The past 2 days have made me realize that the time for the storytellers of the unprecedented COVID-19 pandemic has arrived. Like Achebe shared in the Anthills of the Savannah, there are those who go have been called to lead with the pandemic. We thank them for their leadership. Many more were called to serve. They did so fearlessly, without even regard to their own lives. Then there are those who are called to wait. I am one of them. I have been waiting for the right moment so we take over from the leaders and the servants. Achebe would note that the leaders are important, the servants too. But it is those who wait, that are most crucial as they stories they are bound to tell about this pandemic would be our escort to future pandemic without which we are blind. They past 2 days of meeting helped to make sense of my role. And it’s quite simple, one that I hope you will join me as I keep telling stories from the COVID19 pandemic.

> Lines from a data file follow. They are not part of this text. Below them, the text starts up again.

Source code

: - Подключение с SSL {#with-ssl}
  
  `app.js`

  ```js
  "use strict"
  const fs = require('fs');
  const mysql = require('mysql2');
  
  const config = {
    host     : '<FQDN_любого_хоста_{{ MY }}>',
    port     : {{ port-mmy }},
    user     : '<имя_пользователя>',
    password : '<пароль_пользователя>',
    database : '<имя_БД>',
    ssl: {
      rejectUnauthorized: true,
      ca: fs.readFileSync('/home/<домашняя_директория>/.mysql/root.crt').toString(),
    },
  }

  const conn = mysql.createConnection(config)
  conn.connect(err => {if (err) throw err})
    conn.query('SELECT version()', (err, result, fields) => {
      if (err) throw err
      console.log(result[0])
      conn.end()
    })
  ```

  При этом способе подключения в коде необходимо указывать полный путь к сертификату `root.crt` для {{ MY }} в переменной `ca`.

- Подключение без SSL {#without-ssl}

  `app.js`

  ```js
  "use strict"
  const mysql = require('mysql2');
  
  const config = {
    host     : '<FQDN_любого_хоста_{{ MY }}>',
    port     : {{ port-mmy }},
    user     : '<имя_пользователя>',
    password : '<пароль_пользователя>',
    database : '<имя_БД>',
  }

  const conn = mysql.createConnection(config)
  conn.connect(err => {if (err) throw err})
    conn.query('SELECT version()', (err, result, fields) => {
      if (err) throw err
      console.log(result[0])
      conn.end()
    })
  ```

So I close with this quote by James Baldwin, “not everything that is faced can be changed, but nothing can be changed unless it is faced.’ The forgotten pandemic of 1918, the one with glaring omission of how black families survived or didn’t, the one with shockingly limited accounts of black nurses and the many ways they adapted to save lives of black people, the one out of touch, destitute, wicked, blind to the lived experiences of black people, has etched priorities that I can’t wait to begin. We cannot forget all that has happened during the coronavirus pandemic. So I take it very seriously when another death is added to the toll, when and how schools reopen, how we make sense of the fact that the virus is in the air like one of our presenters Kimberly Prather kept reminding us today. I take it seriously that my own mentor passed away as a result of the pandemic. The past 2 days has etched priorities that underscores the seriousness of this pandemic so we don’t get another amnesia, another forgotten pandemic. I am prepared to do the work necessary and I hope you keep storytellers in mind. Nothing will be changed with future pandemics, if we don’t begin to document the stories from this pandemic.